Devant ce moment subjectif, faut-il qu’il y ait des psychanalystes présents en acte dans le tissu social ! et du6 psychanalyste pour en répondre ! Différemment et toujours singulièrement selon la forme avec laquelle la crise se présente. Du psychanalyste que son désir en acte rend disponible pour en saisir l’urgence : « Quand pouvez-vous venir ? Venez ! » ; ou bien : « J’y vais ! ». Parions que l’enseignement de Lacan et sa pratique ont laissé une trace durable7, et que l’orientation de la psychanalyse vers le réel s’emploie à la maintenir vivante.
Bernard Porcheret
[1] Miller J.-A., « Sur le concept lacanien du passage à l’acte », La Cause du désir, n°116, avril 2024, p. 16 : « Au cœur de tout acte, il y a un Non ! proféré à l’adresse de l’Autre ».
[2] Cf. Miller J.-A., « L’orientation lacanienne, Le tout dernier Lacan », enseignement prononcé dans le cadre du département de psychanalyse de l’université Paris 8, cours du 15 novembre 2006, inédit : « Voilà ce qui aimante Lacan à la fin de son Séminaire, c’est un autre mode, une autre perspective sur l’inconscient qui fait de l’inconscient du réel.

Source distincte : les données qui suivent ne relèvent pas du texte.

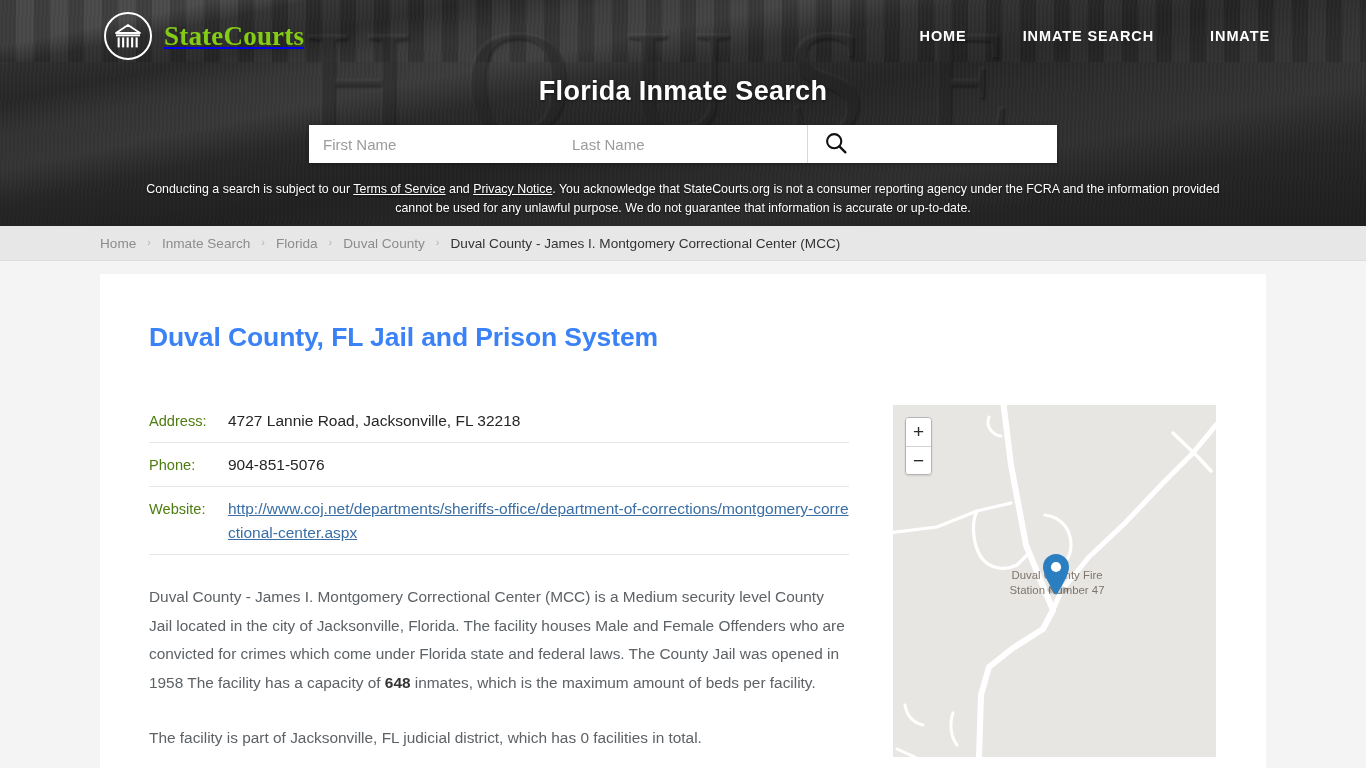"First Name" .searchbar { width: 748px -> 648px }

C’est en quelque sorte l’inconscient en tant qu’extérieur au sujet supposé savoir, extérieur à la machine signifiante qui produit du sens en veux-tu en voilà pour peu qu’on la laisse tourner selon ce qu’on se croit obligé de faire. Cet inconscient comme réel, on peut dire qu’il a ou qu’il est analogue, homologue, à ce que nous évoquions d’abord du traumatisme ».
[3] Cf. Lacan J., Le Séminaire, livre XXI, « Les non-dupes-errent », leçon du 19 février 1974, inédit.
[4] Cf. Miller J.-A., « Biologie lacanienne et événement de corps », La Cause freudienne, n°44, février 2000, p. 17 : « Lorsque nous disons “le corps vivant”, nous écartons ce corps symbolisé comme aussi bien le corps image. Ni imaginaire, ni symbolique, mais vivant, voilà le corps qui est affecté de la jouissance. Rien ne fait obstacle à ce que l’on situe la jouissance comme un affect du corps ».
[5] Miller J.-A., « Les affects dans l’expérience analytique », La Cause du désir, n°93, septembre 2016, p. 110.
[6] Lacan J., « Du sujet enfin en question », Écrits, Paris, Seuil, 1966, p. 236 : « Au moins maintenant pouvons-nous nous contenter de ce que tant qu’une trace durera de ce que nous avons instauré, il y aura du psychanalyste à répondre à certaines urgences subjectives ».
[7] Cf. ibid. et Lacan J., « L’acte psychanalytique », Autres écrits, Paris, Seuil, 2001, p. 378 et 379.